Input for this task:
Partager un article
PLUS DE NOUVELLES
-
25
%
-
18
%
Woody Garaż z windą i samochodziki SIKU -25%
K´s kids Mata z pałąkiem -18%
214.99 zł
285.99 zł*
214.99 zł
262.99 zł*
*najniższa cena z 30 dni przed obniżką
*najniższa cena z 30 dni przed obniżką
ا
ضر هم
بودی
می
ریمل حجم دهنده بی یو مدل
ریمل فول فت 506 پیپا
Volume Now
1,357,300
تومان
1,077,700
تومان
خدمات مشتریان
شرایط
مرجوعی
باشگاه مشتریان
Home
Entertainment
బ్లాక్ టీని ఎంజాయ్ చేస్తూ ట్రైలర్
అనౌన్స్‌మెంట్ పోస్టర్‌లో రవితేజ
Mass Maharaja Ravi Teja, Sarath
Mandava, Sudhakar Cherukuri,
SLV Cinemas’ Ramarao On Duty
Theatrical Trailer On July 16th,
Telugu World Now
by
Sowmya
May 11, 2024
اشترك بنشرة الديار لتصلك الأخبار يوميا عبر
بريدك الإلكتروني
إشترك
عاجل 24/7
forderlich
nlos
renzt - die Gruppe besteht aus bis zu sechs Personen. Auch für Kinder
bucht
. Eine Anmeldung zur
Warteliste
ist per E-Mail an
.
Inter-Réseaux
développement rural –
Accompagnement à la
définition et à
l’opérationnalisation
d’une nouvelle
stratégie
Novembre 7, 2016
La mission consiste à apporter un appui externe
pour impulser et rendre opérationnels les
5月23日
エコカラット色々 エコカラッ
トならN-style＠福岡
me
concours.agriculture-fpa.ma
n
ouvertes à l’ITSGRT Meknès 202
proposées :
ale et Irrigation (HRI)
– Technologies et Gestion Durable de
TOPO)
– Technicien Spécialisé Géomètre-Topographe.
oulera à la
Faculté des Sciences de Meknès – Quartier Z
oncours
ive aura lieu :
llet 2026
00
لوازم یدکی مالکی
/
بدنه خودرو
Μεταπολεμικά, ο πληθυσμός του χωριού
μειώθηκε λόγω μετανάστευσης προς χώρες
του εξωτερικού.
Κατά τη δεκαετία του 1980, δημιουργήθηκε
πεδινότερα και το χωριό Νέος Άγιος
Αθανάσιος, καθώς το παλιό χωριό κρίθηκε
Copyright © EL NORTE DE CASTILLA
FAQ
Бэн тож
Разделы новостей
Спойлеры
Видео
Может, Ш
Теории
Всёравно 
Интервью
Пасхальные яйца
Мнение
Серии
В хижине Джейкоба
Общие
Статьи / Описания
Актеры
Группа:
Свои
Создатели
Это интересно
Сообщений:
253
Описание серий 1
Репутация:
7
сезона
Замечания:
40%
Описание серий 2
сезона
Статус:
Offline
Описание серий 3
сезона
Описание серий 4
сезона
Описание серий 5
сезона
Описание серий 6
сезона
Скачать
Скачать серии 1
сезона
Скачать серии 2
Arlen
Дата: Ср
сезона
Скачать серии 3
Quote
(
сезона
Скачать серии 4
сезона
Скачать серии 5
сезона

...

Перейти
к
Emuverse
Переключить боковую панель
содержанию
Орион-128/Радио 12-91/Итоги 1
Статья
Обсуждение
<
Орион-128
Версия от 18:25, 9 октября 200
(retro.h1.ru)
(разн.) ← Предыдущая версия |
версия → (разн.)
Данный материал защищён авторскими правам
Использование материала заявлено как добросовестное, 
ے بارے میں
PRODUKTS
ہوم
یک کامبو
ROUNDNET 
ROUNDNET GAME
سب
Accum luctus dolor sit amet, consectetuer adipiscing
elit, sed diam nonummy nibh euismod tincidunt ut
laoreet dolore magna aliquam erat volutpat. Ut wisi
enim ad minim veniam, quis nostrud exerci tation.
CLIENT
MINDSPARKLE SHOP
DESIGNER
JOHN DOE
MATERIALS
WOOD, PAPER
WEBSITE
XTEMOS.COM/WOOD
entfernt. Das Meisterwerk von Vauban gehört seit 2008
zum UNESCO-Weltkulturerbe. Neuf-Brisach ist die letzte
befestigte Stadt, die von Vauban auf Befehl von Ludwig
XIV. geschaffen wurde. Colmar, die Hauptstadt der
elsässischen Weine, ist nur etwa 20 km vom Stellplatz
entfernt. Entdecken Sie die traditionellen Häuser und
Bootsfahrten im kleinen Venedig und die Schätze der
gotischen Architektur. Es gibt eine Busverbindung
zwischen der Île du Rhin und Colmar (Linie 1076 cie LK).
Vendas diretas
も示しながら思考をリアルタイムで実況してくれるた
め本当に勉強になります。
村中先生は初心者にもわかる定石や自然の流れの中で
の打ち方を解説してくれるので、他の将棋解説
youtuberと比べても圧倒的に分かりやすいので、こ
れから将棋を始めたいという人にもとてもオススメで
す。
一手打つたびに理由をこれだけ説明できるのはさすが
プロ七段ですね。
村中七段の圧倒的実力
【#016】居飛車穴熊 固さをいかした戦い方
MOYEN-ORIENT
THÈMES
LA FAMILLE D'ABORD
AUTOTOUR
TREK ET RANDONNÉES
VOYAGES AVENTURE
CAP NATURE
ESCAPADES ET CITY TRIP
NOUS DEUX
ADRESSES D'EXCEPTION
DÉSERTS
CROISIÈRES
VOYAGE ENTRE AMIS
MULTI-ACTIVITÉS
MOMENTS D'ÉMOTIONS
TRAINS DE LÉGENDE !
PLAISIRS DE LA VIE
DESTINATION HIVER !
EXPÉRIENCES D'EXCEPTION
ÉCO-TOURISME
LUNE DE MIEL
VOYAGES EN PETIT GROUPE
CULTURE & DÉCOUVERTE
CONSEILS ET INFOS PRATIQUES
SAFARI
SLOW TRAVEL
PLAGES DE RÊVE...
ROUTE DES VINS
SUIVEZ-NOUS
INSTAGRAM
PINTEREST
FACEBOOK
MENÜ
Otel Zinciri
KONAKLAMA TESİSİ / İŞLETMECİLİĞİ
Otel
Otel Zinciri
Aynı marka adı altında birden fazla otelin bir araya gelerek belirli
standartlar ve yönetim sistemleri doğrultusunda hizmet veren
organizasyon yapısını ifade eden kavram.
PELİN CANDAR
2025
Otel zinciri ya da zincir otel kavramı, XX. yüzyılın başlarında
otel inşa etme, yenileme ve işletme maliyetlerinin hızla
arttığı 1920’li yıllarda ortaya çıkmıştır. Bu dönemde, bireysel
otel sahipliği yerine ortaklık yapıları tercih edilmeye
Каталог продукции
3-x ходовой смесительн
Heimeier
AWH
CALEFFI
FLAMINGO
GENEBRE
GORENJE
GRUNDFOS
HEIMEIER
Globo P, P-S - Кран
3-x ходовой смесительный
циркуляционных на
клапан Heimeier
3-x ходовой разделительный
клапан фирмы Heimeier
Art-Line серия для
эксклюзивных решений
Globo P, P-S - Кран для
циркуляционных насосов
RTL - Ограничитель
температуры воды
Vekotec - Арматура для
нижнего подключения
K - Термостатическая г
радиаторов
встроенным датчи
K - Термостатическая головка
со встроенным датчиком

==

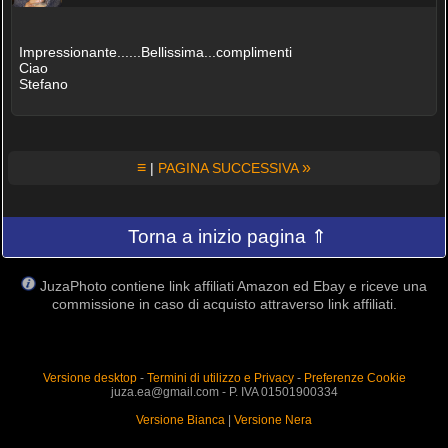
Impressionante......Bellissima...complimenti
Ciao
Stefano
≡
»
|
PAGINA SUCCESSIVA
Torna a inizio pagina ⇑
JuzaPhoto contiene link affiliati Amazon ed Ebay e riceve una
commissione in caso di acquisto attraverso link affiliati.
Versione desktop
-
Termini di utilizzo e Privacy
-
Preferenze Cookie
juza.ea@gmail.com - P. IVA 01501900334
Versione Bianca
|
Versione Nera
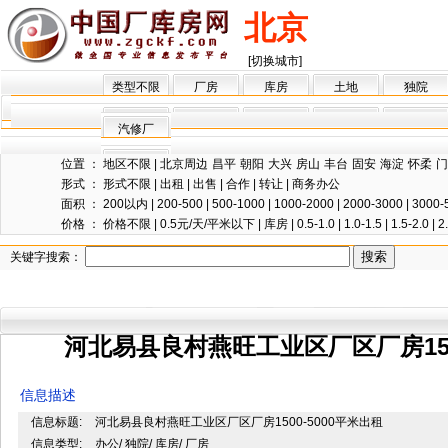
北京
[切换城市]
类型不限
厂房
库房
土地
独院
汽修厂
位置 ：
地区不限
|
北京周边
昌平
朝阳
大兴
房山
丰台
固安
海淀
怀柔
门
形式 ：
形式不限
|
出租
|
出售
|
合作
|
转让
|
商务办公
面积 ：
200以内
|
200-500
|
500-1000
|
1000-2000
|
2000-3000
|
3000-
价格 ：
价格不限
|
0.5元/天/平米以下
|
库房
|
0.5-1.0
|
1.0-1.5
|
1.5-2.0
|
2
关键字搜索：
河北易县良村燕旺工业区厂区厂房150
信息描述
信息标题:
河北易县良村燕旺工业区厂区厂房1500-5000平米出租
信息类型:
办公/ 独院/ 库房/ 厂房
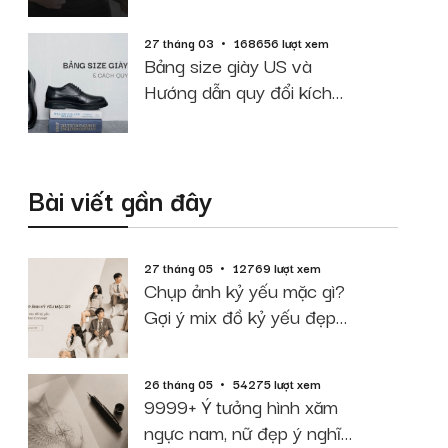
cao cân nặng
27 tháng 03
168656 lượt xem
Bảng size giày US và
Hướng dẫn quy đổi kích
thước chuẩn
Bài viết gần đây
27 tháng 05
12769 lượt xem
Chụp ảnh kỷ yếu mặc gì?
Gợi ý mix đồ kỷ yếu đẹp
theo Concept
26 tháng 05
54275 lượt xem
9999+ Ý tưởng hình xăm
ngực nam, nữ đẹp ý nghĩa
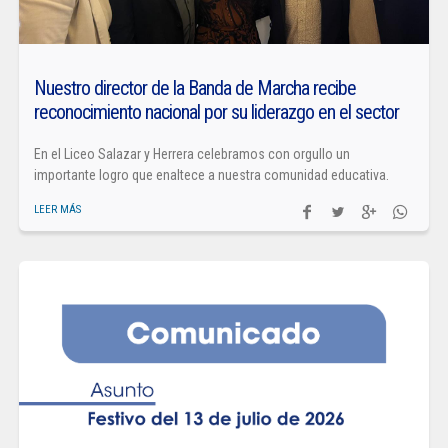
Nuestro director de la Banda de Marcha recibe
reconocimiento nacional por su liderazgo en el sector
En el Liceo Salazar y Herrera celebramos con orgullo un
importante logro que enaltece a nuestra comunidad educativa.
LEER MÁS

Work instruction: Copy the entries above exactly, but only from the line holding "Entertainment" through the line holding "renzt - die", both included.

Task output:
Entertainment
బ్లాక్ టీని ఎంజాయ్ చేస్తూ ట్రైలర్
అనౌన్స్‌మెంట్ పోస్టర్‌లో రవితేజ
Mass Maharaja Ravi Teja, Sarath
Mandava, Sudhakar Cherukuri,
SLV Cinemas’ Ramarao On Duty
Theatrical Trailer On July 16th,
Telugu World Now
by
Sowmya
May 11, 2024
اشترك بنشرة الديار لتصلك الأخبار يوميا عبر
بريدك الإلكتروني
إشترك
عاجل 24/7
forderlich
nlos
renzt - die Gruppe besteht aus bis zu sechs Personen. Auch für Kinder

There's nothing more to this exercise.